Well, let's find out shall we? Set up a honeypot private list containing a collection of free mail accounts, then cycle through the account every week checking for spam and making some postings to keep the traffic up. Enough with the armchair anthropology, already!

...

More rapidly than the anti-spam hacks in many ways. I sure wouldn't depend on them never doing this.

I agree. That's because we're in an arms race here. Email harvesters are probably evolving faster than the countermeasures because of the tendency to deploy one countermeasure and forget about it.

...

I'm not sure what we'd do if they did, either, but some aspects of it have happened to me in small ways, just not from the major spamhacks.

So basically you need to deploy a countermeasure, monitor it's effectiveness, and deploy another when it fails. Repeat for as long as you consider it important, or can tolerate not resorting to private archives, and establishing better trust relationships with the subscribers.

...

Fact is, if they want your subscribers, they can get them. Or more correctly, your subscribers that post -- but if everyone lurks in fear, why hav a mail list?

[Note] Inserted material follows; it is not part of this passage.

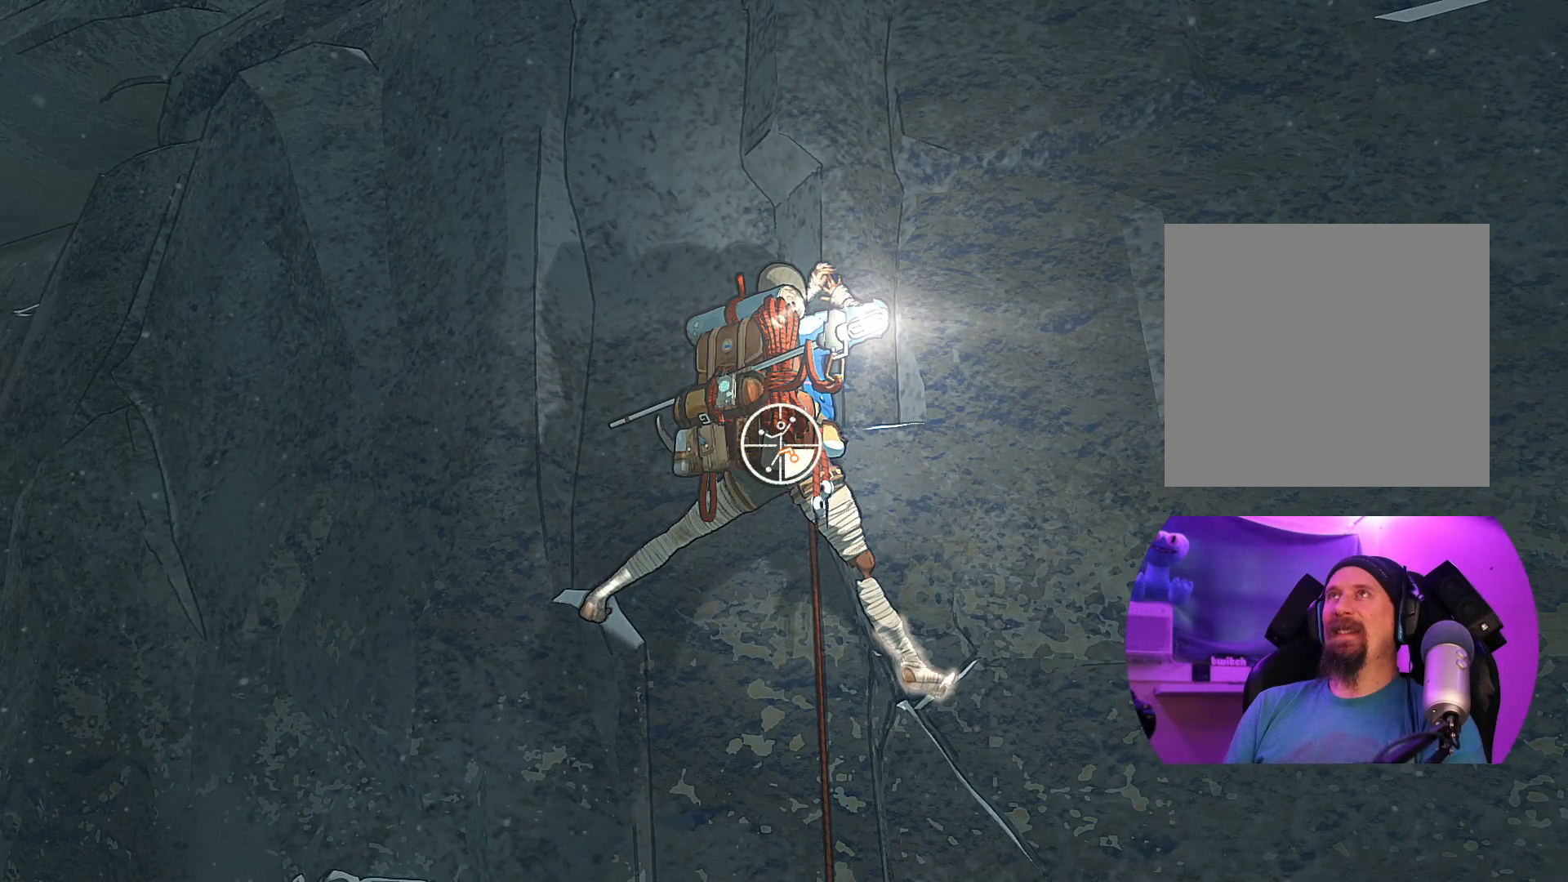
{"buttons": ["R1"], "left_stick": "down-right", "right_stick": "center", "events": [[483, "left_stick", "down-right"]]}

I think we all need to take a deep breath and say 'It's only junkmail'. They're not spending up large on your credit card or pouring sugar into your gas tank.

...

The question is, what can we do to make it as tough as we can for the spammers, without screwing it up for us (as admins) or our list users. If only because the harder we make it for them to hack us, they more likely they'll go somewhere else that's easier to crack...

Right. So let's go with contact forms for list admins, and slashdot style, per user configurable address mangling for the archives. Let's do a little research into the ongoing effectiveness of these methods, too, so we know when it's time to implement something more expensive.

...

On the other hand, if Mailman does become the de-factor mail list standard, or one of a couple of key list servers, you can bet the spam ahcks will focus on it, because if they can crack the code, they can crack a LOT of lists really fast. So we have the potential to become a target of our success, and we should be aware of that.

It's probably one of the top three or four already. Do listserv and majordomo admins have a major spam problem?

The two above techniques will work fine. If I, as a list subscriber feel that the signal to noise ratio is dropping, I can change my address mangling scheme. Hiding the otherwise web published list admin address behind a form should just about protect it by that vector for all time as it will just never be worthwhile hitting a collection of forms when you can get vast lists of addresses elsewhere.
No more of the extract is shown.